Make Your First Impression
There is so much content available online for first-time resume writers but not so much for the intermediate and advanced stages of your career. Folks with a few years of experience are usually refining their resume and may benefit from considering these points:
Remember your value
Tailoring
Quantitative Results
Maximizing your real estate
Don't forget the basics
Remember Your Value And Be Yourself
As your career develops, you will naturally gain more "bullet points" for your resume. However, it's easy to get too wrapped up in the technologies used instead of your peronsal strengths. You may be an exceptional speaker, a superstar teammate, or a dedicated leader and you should absolutely highlight those traits in addition to the technical skills.
Some of the points I make here may seem too modern or not modern enough. If you feel that a certain convention is out of date or incentives poorer hiring practices, please let me know!
Tailoring
To tailer your resume means to make a few last minute changes before you apply. Highlighting the most relevant pieces of your experience for that job to maximize your resume's impact. Move points of experience to the "outside" of the page where hiring managers will see them even while scanning quickly through many applications.
Tailoring your resume dozens of times is not a great use of your time. Instead, I strongly recommend using "resume profiles". Try to categorize the types of jobs to which you are applying into 3 to 5 "profiles" (e.g. "software engineer", "data engineer", "machine learning engineer"). Then, create a copy of your resume for each one and rearrange the experience to highlight the skills most relevant to those job profiles.
Profiles are just a starting point. You can still tailor your resume for jobs that are especially interesting or relevant for you. Profiles can also be a nice way to reduce difficult decisions about which points of experience to highlight or which ones to cut. If you are very proud of some work you did on a project but you are struggling to keep your resume concise, you can move it to another profile and leverage it on specific applications where it is useful.
Quantitative Results
This is especially pertinent to those with experience. More senior employees are expected to have real business impact. This is easiest to convey with numbers. Be careful not to use confidential figures though, especially those that constitute insider knowledge as it is illegal and is a red flag to future employers. Consider less sensitive numbers like how many people you trained, the length of a project, or a percentage change instead.
Maximizing Your Real Estate
This topic is subject to debate. Some schools of thought say you want to have a lengthy CV because it signals that you have lots of experience and allows you to paint a very detailed picture of yourself. Others might be concerned with ensuring that recruiters and hiring managers won't make the time and want to maximize the impact in just 1, maybe 2 pages. There's more debate about including sections like personal statements and keyword lists. Some people will maximize their relevant keywords along a "Z" shape over the page based on human tendencies for skimming that may be invalidated these days by digital zooming/scrolling.

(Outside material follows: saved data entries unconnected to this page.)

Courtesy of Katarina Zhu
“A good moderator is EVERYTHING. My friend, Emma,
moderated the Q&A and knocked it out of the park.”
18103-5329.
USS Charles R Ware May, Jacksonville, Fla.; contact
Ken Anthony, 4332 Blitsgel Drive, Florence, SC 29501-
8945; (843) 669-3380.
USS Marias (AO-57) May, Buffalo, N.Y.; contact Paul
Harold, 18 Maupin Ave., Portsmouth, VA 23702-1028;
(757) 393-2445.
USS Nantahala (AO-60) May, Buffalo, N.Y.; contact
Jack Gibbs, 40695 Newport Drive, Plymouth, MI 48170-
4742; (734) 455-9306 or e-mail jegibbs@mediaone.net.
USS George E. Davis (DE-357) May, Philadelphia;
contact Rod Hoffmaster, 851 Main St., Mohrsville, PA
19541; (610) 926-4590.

What is undeniable is which points you include or exclude entirely and how close they are to the top of the resume, followed by the perimeter of the page.
Formatting
Formatting applies both for human reviewers and ATS (Applicant Tracking System) scans.

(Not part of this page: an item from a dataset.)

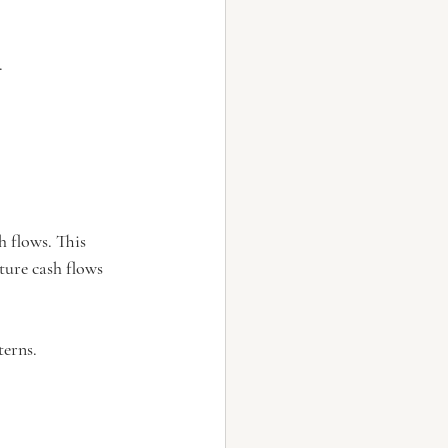
.
h flows. This 
ture cash flows 
terns.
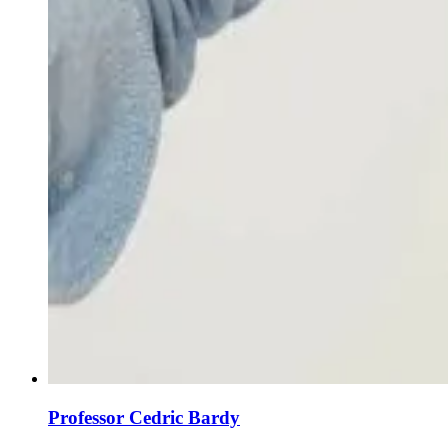
Professor Cedric Bardy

ATS can sometimes have trouble parsing uncommon fonts. Stick to the standards like Arial, Times, Helvetica, Garamond, and Verdana
Choosing between serifed fonts and sans fonts can make your resume seem more mature or modern to humans, respectively. You may use this to highlight yourself or market to a specific company.
Certain features like Headers, Tables, and Columns can negatively impact ATS match scores. You can simply use center alignment for headers and avoid tables altogether.
Don't Forget the Basics
Of course, you don't want to forget:
Include your full name and make it big!
Include contact information
Start sentences with action verbs (see Action Verbs)
Start every bullet point with the same tense (e.g. Designed, Trained, Researched)
Be careful that you don't unintentionally switch to a passive tense (e.g. Designed a product leading to more sales)
Demonstrate impact (e.g. Built a feature that increased revenue by 1%)
People tend to read in a "Z" pattern across a page or that we naturally look to the outside of the page. This is not the most important principle for writing a resume but it can be a useful way to simplify small decisions.